Let $b_n = 1 + \cos(\log^2(n)) \geq 0$ and consider $B(s) = \sum_{n \geq 1} b_n n^{-s}$. Let us write
$$
\sum_{n \leq x} b_n =  \int_{1}^x (1+\cos(\log^2(t))) dt + R(x)
$$
where $R(x) = O(\log^2(x))$. Then for $\sigma >1$ we have
$$
B(s) = \int_{1}^{+ \infty}(1+ \cos(\log^2(t)) )t^{-s}dt + s \int_{1}^{+ \infty} R(t) t^{-s-1} dt.
$$
The last integral extends holomorphically to $\sigma >0$. The first integral is equal to 
$$
\frac{1}{s-1} + \frac{1}{2} I_+(s) + \frac{1}{2} I_-(s)
$$
where 
$$
I_{\pm}(s) = \int_{0}^{+ \infty} \exp{((1-s)u \pm i u^2)} dt.
$$
Using contour integration one can move the integration line to $u \mapsto e^{\pm \frac{i \pi}{4}}u$, and this yields 
$$
I_{\pm}(s) =  e^{\pm \frac{i \pi}{4}} \int_{0}^{+ \infty} \exp{((1-s)u e^{\pm \frac{i \pi}{4}} - u^2)} dt.
$$
Thus $I_+$ and $I_-$ are entire functions.
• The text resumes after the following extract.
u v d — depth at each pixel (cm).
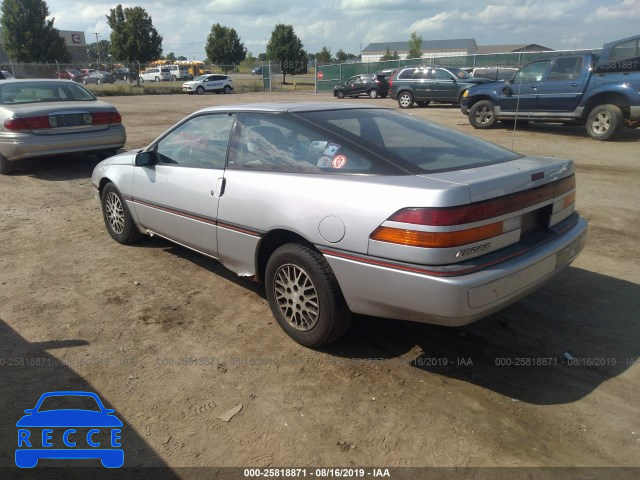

Let us now choose $a_n = b_n \log(n) \geq 0$ so that $D(s) = - B'(s)$ is meromorphic on $\sigma >0$, with a unique pole at $s=1$ of order $2$. One checks that
$$
\sum_{n \geq x} a_n = x \log(x) + x \left( \frac{1}{2} \sin(\log^2(x))-1 \right) +O(\frac{x}{\log x})
$$
**Remark** : The error term in Delange's theorem can be improved provided growth assumptions (on a strip) are made on $D(s)$.